Mathematically, the intuition is simple. (This is not a formal proof, though it can easily be turned into one. It's just another dimension of intuition -- symbolic intuition.)
The price elasticity of demand at $(P_0, Q_0)$ is the infinitesimal ratio of percentage change in quantity demanded ($dQ/Q_0$) to percentage change in price ($dP/P_0$).
$$\epsilon_d=\left|\frac{dQ/Q}{dP/P}\right|_{(P_0, Q_0)}=\color{red}{\left|\frac{dQ}{dP}\right|_{(P_0,Q_0)}}\cdot\color{blue}{\frac{P_0}{Q_0}}$$
When the demand curve is linear, the red expression is constant: it's just the slope of the demand curve. The blue expression, however, depends on the point at which the elasticity is calculated; even for a linear demand curve, it is not constant.

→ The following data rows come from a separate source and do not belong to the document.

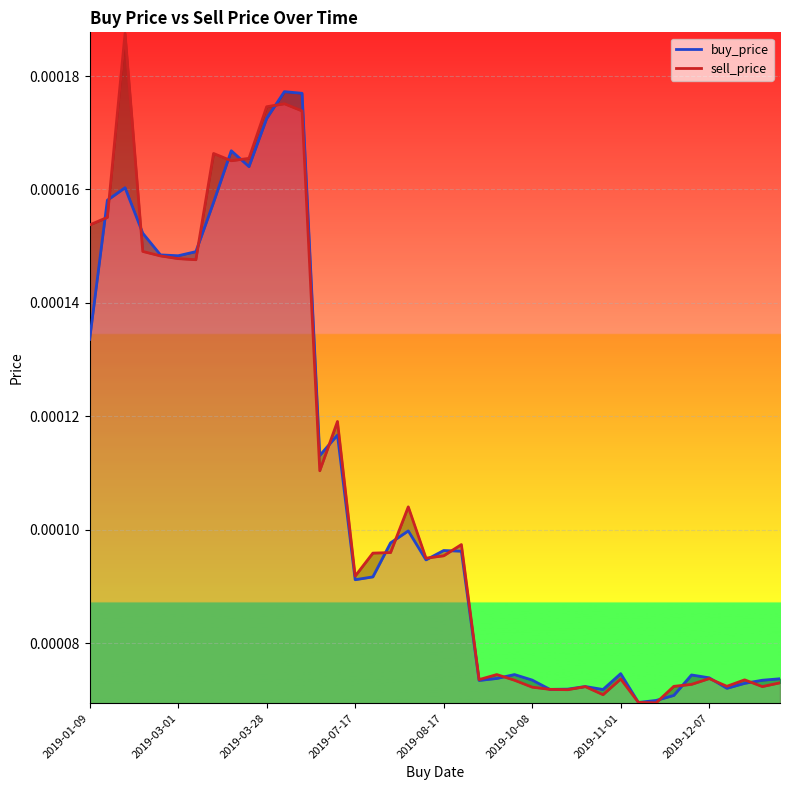

How many buy_price values are between 0 and 1?

40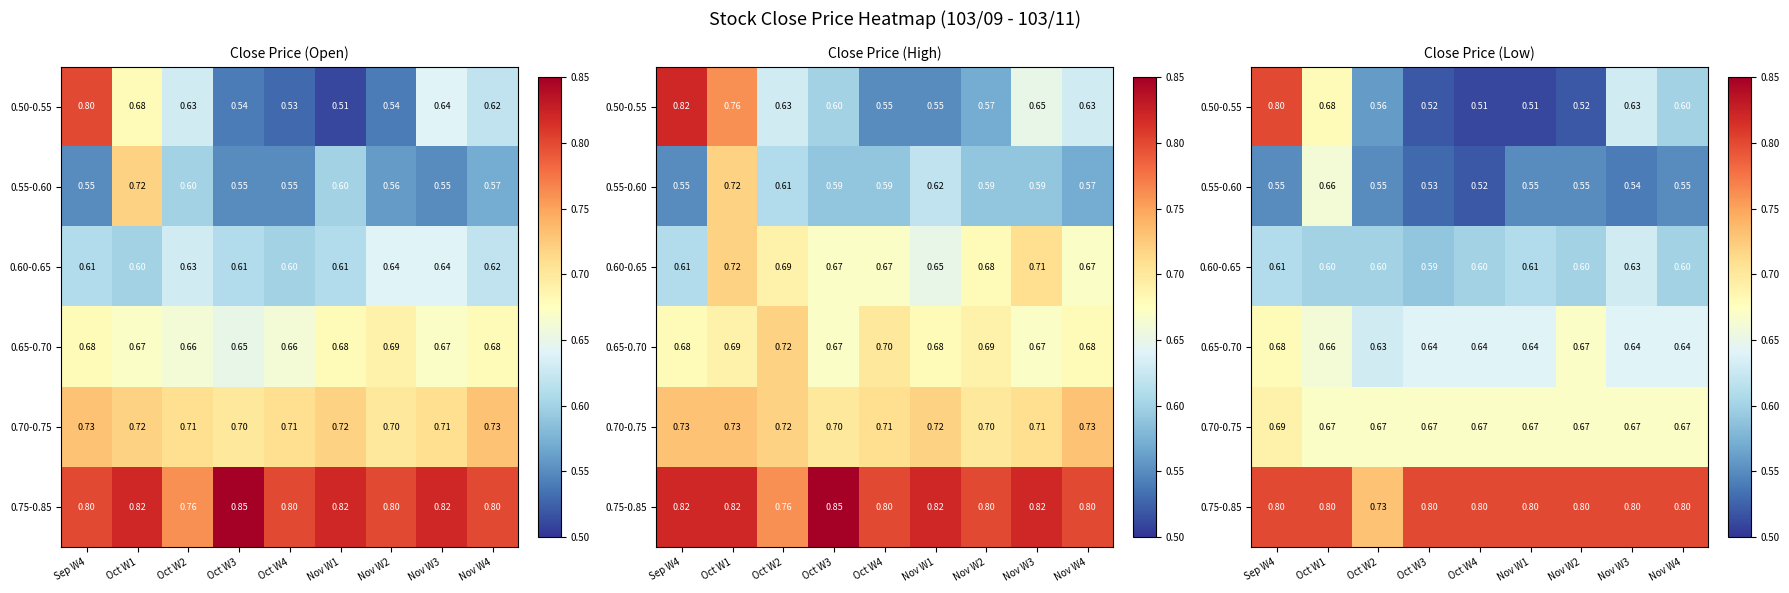

How many 0.60-0.65 values are between 0 and 1?

9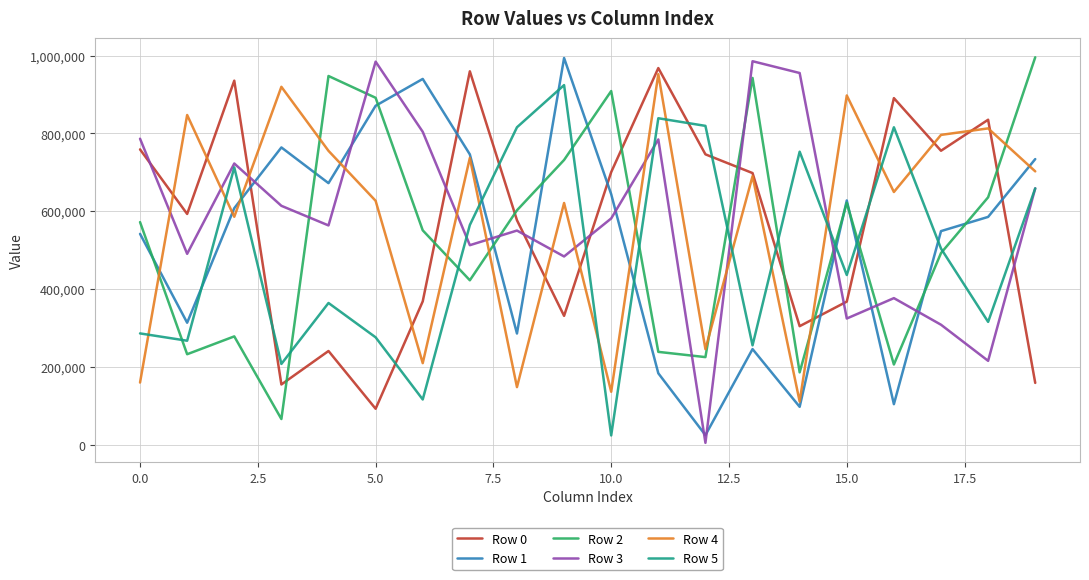

What is the greatest value displayed?

995838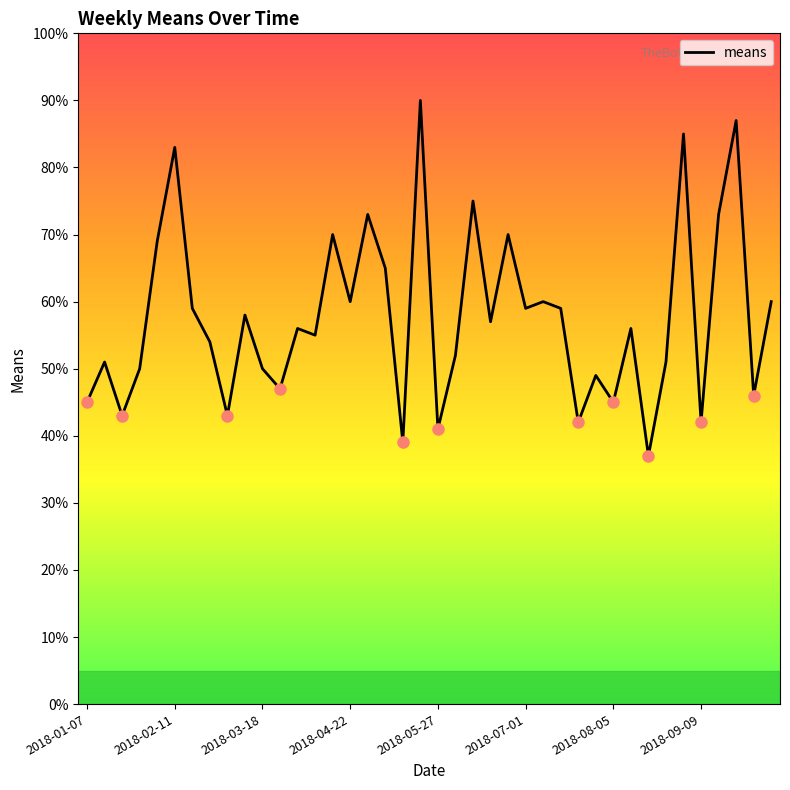

What is the greatest value displayed?

90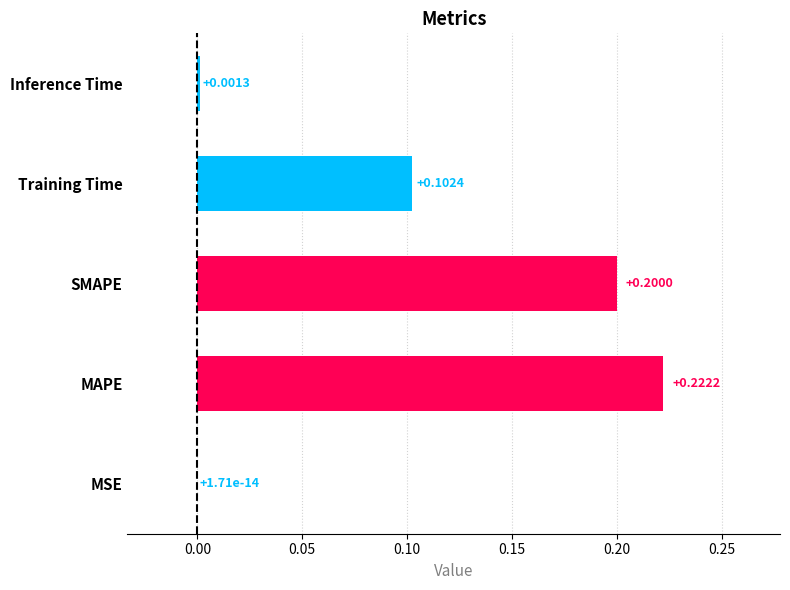

Which label corresponds to the largest value in the chart?

MAPE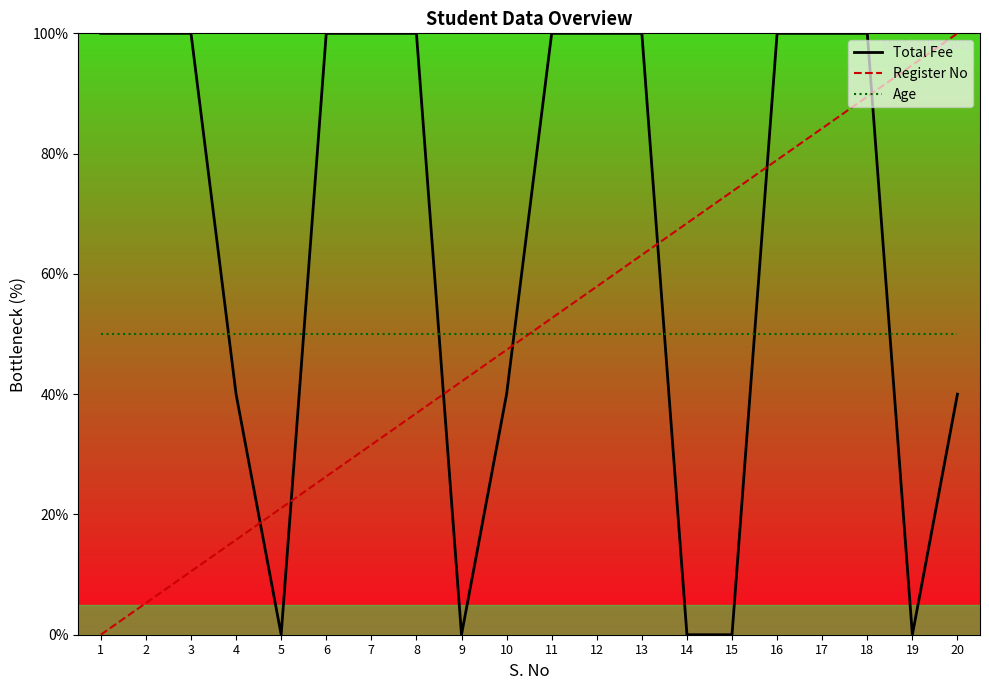

At how many categories does at least one series exceed 70?

15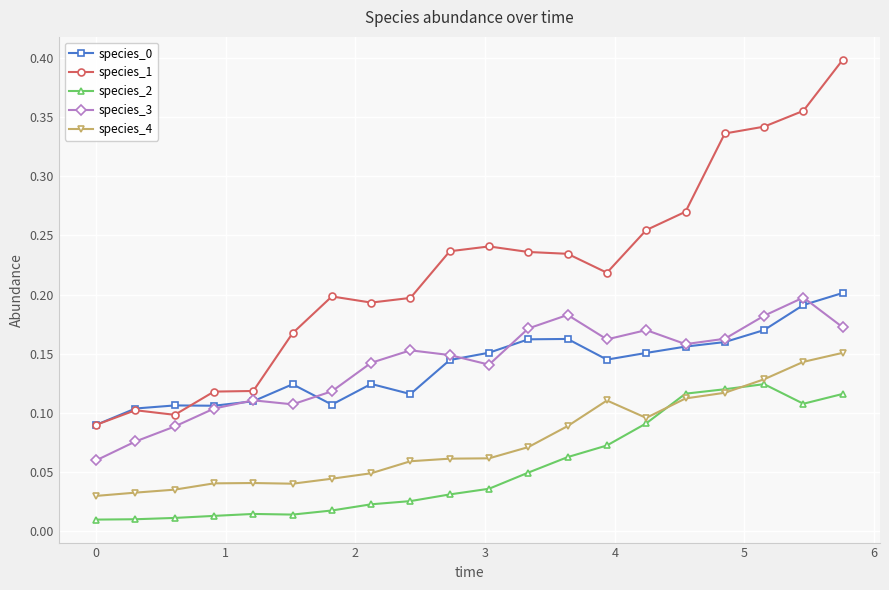

Count the species_3 values in the range 0 to 1.

20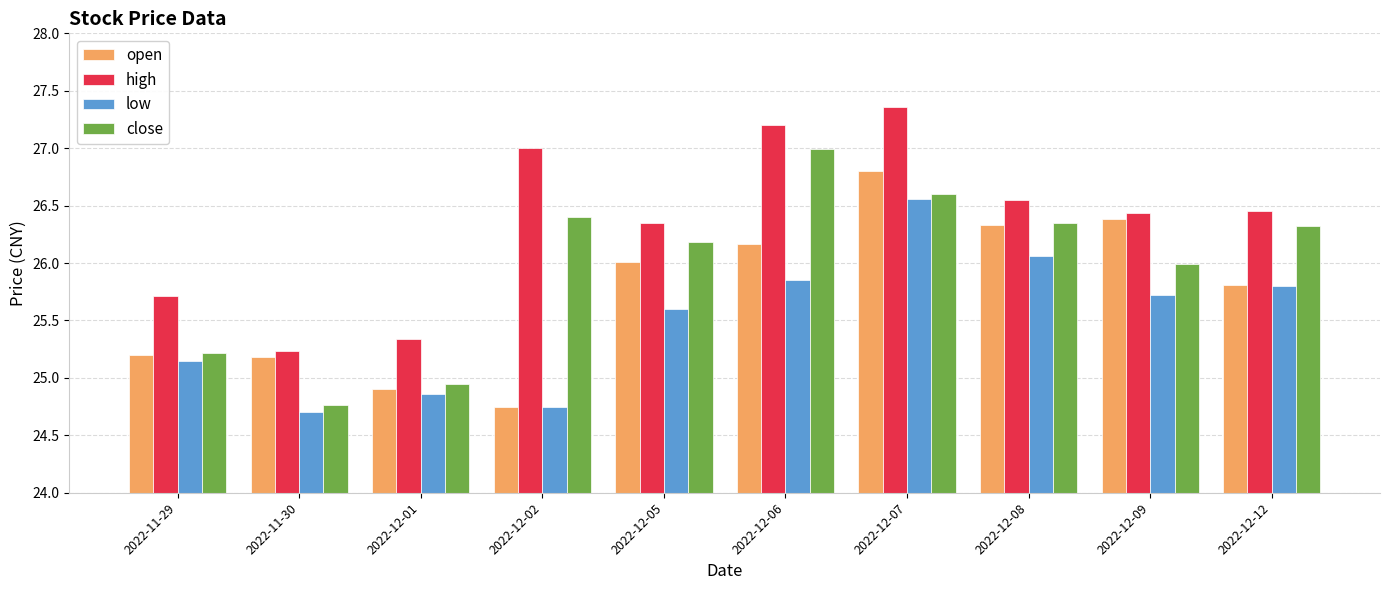

At which category is the sum across all series the highest?

2022-12-07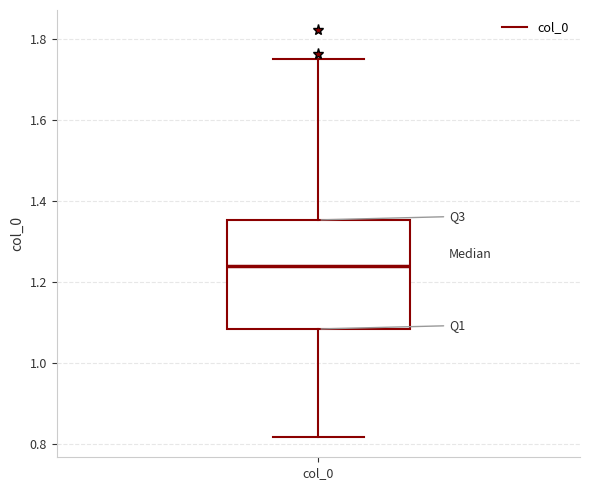

Where does the upper whisker of the box for col_0 end on the y-axis? The values are not printed on the chart, so give them approximately, as read against the axis.

1.76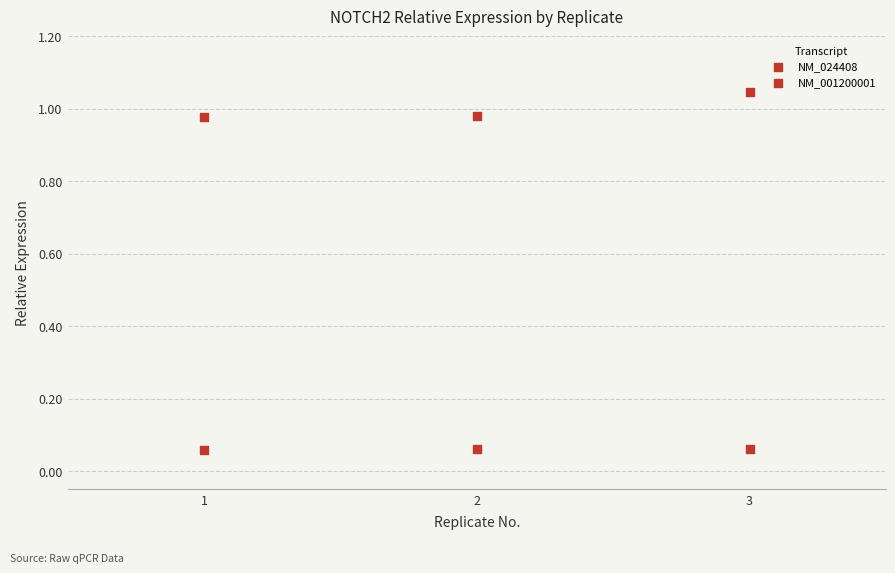

How many points are shown in the scatter plot?

6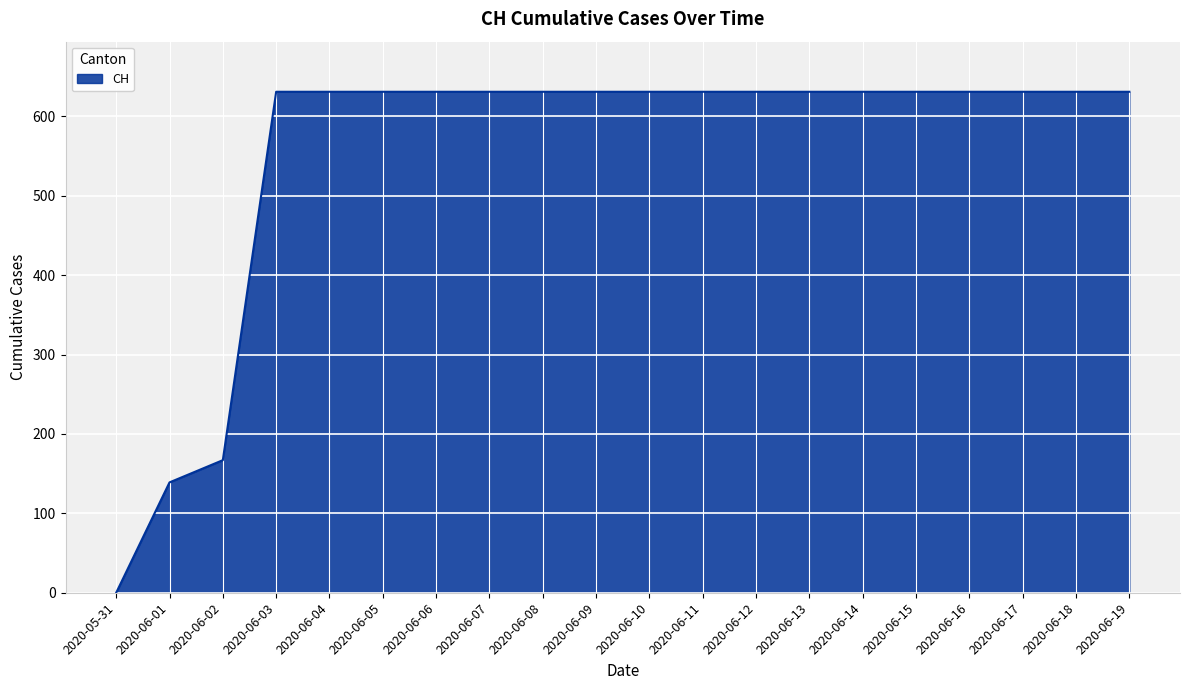

Does the chart display data point markers on the line(s)?

No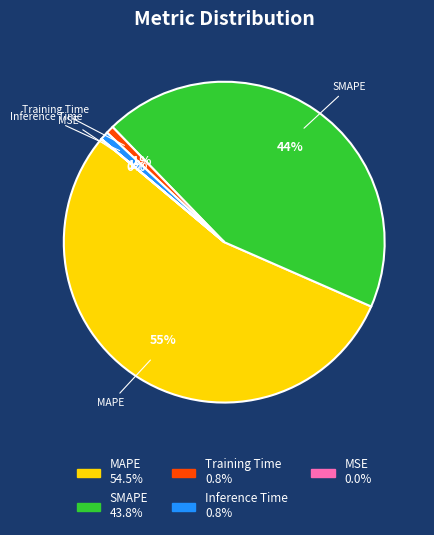

Which slice is the largest?

MAPE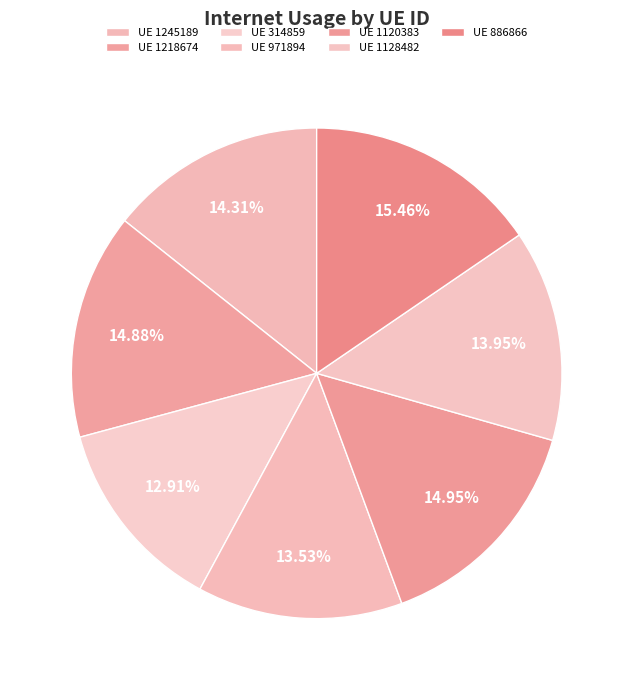

Count the number of slices in the pie.

7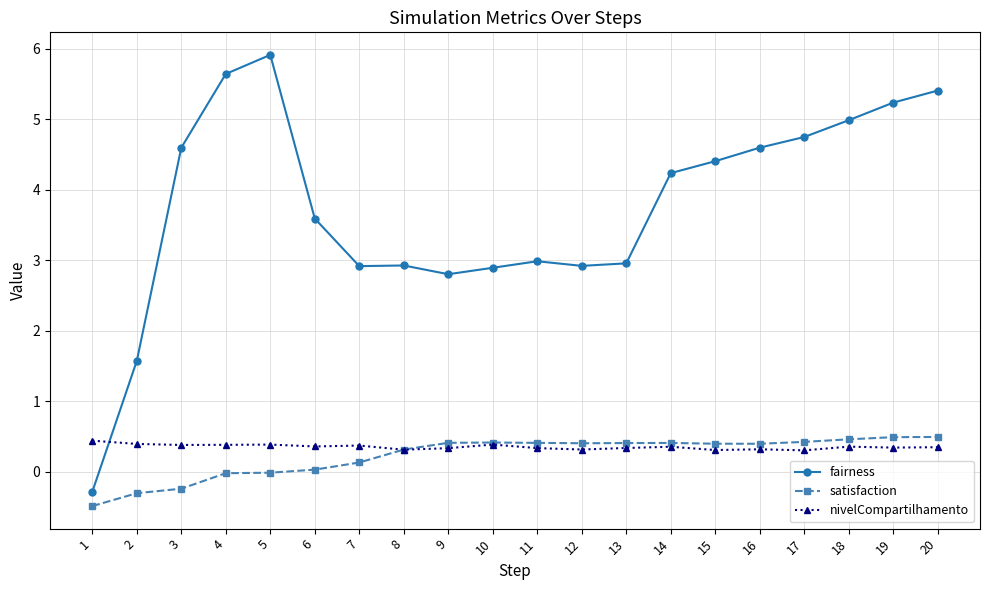

Is the value of fairness at 13 greater than the value of satisfaction at 11?

Yes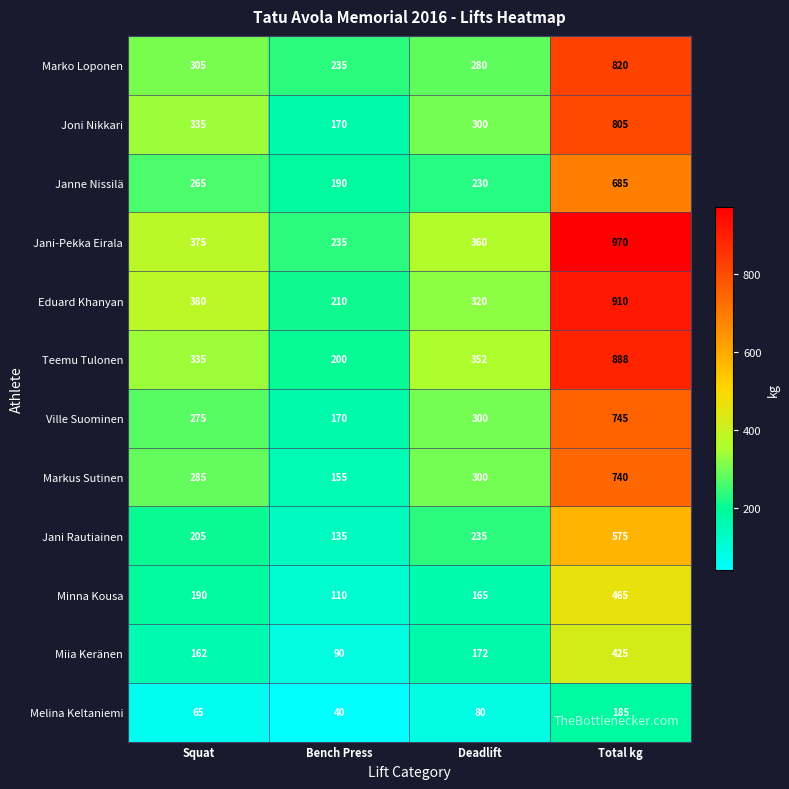

What is the sum of all Teemu Tulonen values?

1775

In fact, if you draw a typical demand diagram, you plot the inverse demand function, with $P$ on the vertical axis and $Q$ on the horizontal axis. In this case,
- $P_0/Q_0>1$ when the point $(P_0, Q_0)$ lies above the line $P=Q$
- $P_0/Q_0=1$ when the point $(P_0, Q_0)$ lies on the line $P=Q$
- $P_0/Q_0<1$ when the point $(P_0, Q_0)$ lies below the line $P=Q$
Thus, it is easy to see why $\epsilon_d$ changes along even a linear demand curve. The inverse demand curve will cut through Quadrant I of the $QP$-plane. The closer the point $(P_0, Q_0)$ gets to the vertical axis, the larger the elasticity.